Escreve no texto "Biologia e Política - Eugenismos de Ontem e de hoje": "Muito dos que partilhavam a visão de uma evolução consciente e dirigida do Homem em geral, visão particularmente importante a partir dos princípios do século XIX, veiculada pelo Positivismo, o evolucionismo e o Marxismo, pensavam em termos de uma solidariedade humana universal, solidariedade dos contemporâneos, solidariedade com as gerações anteriores (...). Não é o caso hoje." (pag. 420)O desencanto atento de Hermínio Martins advém do seu conhecimento profundo da História e da Filosofia da Tecnologia. Confronta-nos com a visão fáustica da técnica, como teorizada por Oswald Spengler, Heidegger e os engenheiros-filosófos de Weimar, e amplamente materializada pela Alemanha Nazi (a técnica ao serviço de uma vontade soberana); com a biomedecina enquanto arma da guerra científica (ilustrado com as práticas infames, na II Guerra Mundial, da Unidade 731 do cientista japonês Shiro Ishii), com a arrepiante missão do eugenismo, que até 1940 (incluindo em países com regimes democráticos) advogou e praticou a esterilização forçada dos incapazes, pobres e doentes.
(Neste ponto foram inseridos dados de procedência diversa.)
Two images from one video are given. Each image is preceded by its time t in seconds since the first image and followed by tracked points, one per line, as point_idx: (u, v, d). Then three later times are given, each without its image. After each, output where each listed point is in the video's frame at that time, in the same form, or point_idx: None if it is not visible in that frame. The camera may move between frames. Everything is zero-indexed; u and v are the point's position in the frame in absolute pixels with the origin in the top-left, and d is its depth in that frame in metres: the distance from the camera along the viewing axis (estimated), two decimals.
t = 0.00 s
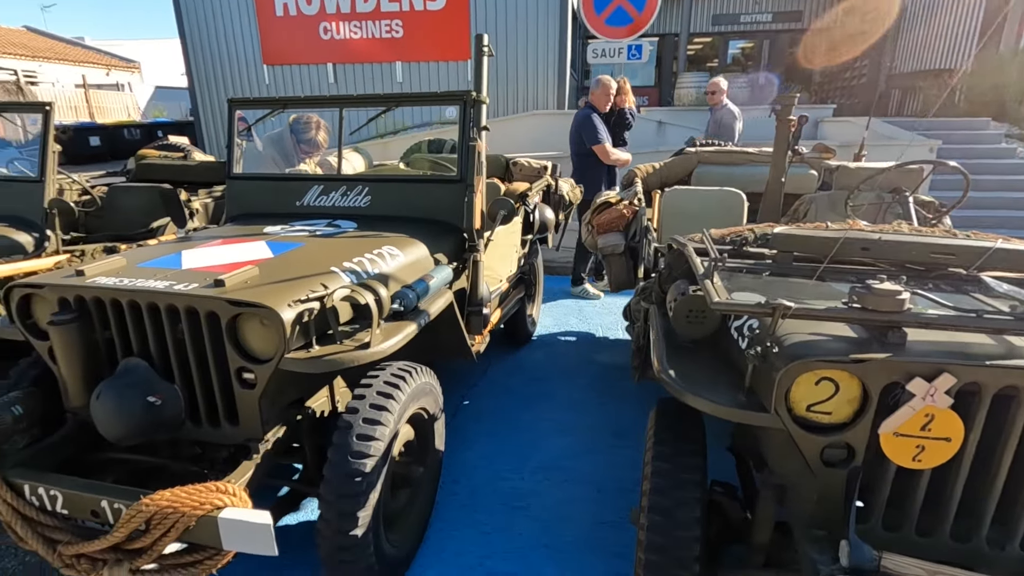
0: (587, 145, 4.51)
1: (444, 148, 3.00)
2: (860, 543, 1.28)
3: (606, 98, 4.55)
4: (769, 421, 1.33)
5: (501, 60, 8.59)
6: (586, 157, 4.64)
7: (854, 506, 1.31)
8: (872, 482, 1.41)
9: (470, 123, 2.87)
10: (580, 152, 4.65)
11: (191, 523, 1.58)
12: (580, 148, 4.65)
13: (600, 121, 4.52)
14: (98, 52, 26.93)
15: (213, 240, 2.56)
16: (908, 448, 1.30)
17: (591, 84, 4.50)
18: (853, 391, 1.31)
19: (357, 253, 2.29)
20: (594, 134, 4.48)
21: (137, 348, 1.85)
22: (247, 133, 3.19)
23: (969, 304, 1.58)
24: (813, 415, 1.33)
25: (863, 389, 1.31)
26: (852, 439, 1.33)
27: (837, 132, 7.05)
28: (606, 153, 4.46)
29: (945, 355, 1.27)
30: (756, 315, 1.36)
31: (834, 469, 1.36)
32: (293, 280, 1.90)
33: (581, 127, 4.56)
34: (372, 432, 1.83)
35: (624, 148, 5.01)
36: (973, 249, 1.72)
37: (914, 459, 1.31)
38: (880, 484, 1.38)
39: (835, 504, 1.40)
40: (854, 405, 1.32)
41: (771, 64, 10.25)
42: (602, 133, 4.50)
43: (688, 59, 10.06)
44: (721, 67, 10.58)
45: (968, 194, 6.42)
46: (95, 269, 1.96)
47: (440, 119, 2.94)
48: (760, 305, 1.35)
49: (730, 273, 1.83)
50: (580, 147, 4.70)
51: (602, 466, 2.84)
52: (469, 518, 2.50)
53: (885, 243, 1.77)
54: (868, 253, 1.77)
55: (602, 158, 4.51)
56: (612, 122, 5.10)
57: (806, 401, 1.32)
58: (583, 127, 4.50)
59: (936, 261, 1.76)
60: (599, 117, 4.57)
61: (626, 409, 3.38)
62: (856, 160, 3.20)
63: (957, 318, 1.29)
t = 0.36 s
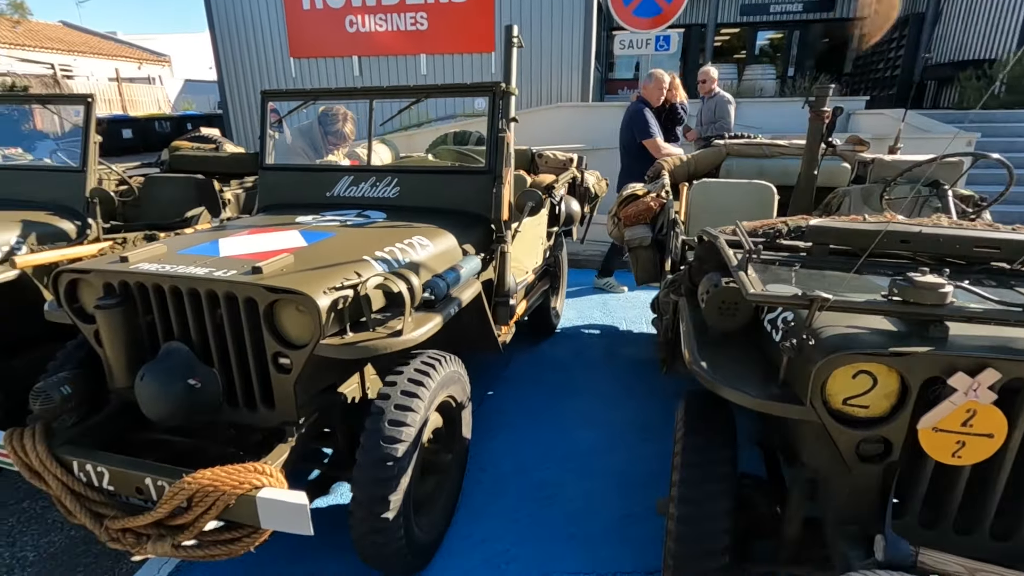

É-nos revelado o lado obscuro, mefistofélico, da ciência (em muitos casos, ao longo do século XX, foram os cientistas, que tomaram a iniciativa de oferecer os seus serviços e descobertas aos militares), fomentado pela sua industrialização e comercialização, pelo entendimento da técnica e da fabricação como fins, como cultura. E o que tem - perguntarão - tal "descoberta" a ver com o presente? A tese de Hermínio Martins é a de que essa visão faústica da ciência (da ciência como tecnologia) não só sobreviveu, como permeia a nossa civilização: nas biotecnologias, na computação, na cibernética, na tecnomedicina, na criação de vida e inteligência artificiais, no desenvolvimento de novas técnicas de reprodução, na intensificação da tecnologia para resolver problemas económicos e sociais. Os efeitos, os custos, os males são diversos e conhecidos: nos ecossistemas, na saúde pública, na biodiversidade, na condição humana.
Então, como combater, resistir ao sublime e ao niilismo tecnológicos, ao monopólio da ciência sobre o poder espiritual, à anunciado vinda do pós-humano, à tentação do homem experimentar sobre si mesmo para criar um ser superior (que dispensará a sua existência humana, em carne e osso e a da biosfera). Numa sociedade de incertezas, em que o Código de Hipócrates corre o risco de ser suspenso (o eugenismo volta a ser defendido publicamente por cientistas) e em que a vida não é mais de um que uma informação veiculada por corpos orgânicos, Hermínio Martins propõe um humanismo cientifico, que reconhece a assimetria ente o bem e o mal, sustentado no altruísmo criativo, na solidariedade, no amor, na responsabilidade individual e colectiva para com as gerações do futuro e a natureza natural. São valores ultrapassados? Não, são valores perenes.